WH.Sukabumi – Ustad Yusuf Supriadi, seorang mantan kepala desa, telah menjadi ahli terapi fasdhu sejak tahun 2018. Fasdhu, metode pengobatan tradisional untuk membuang darah kotor, kini menjadi jalan hidup yang digelutinya setelah pensiun dari jabatan kepala desa.
“Ketika saya berhenti sebagai kepala desa, saya sudah memikirkan harus seperti apa ke depannya. Allah memberikan jalan untuk membuka praktik fasdhu, dan itu dimulai pada tahun 2018,” ujar Ustad Yusuf ketika diwawancarai.
Ketertarikannya pada terapi fasdhu berawal dari ajakan seorang kerabat di Jakarta untuk mengikuti pelatihan di Bogor. Pelatihnya adalah seorang profesional yang sering melakukan pelatihan di Mesir, Singapura, dan Malaysia. “Dia sangat profesional dan ilmunya bisa dipertanggungjawabkan,” kata Ustad Yusuf.
Untuk menjalankan terapi fasdhu, diperlukan keahlian khusus yang diperoleh melalui pelatihan intensif. “Kami belajar dengan serius dan diberikan sertifikat. Bahkan, saat membuka praktik, harus berada di bawah naungan yayasan. Alhamdulillah, saya memiliki yayasan sendiri,” tambahnya. Selain itu, praktik fasdhu ini telah mendapatkan izin dari dinas kesehatan dan pihak kepolisian.

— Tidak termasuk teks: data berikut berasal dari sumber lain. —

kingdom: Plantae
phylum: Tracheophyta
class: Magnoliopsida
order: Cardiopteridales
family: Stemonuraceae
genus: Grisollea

Dalam tujuh tahun terakhir, Ustad Yusuf telah membantu banyak pasien melalui terapi fasdhu. Ia menjelaskan bahwa fasdhu bertujuan untuk membuang lemak dalam darah yang dapat menyebabkan berbagai penyakit, seperti kolesterol tinggi, darah tinggi, vertigo, hingga stroke.
“Fasdhu itu lebih cenderung membuang darah kotor, lemak, atau racun dalam darah yang sulit dibuang. Ini ikhtiar untuk memperlancar peredaran darah, terutama bagi penderita stroke baru,” jelasnya.
Menurut Ustad Yusuf, fasdhu tidak mengambil darah dari pembuluh arteri, tetapi dari darah yang mengalir balik ke arah jantung. “Ini untuk membersihkan darah kotor sebelum masuk ke ginjal dan jantung,” katanya.
Fasdhu juga memiliki dasar dalam syariat Islam. “Rasulullah SAW menganjurkan umatnya untuk membuang darah kotor. Meski hadits terkait fasdhu masih diperdebatkan, praktik ini dapat menjadi alternatif selain bekam,” ungkapnya.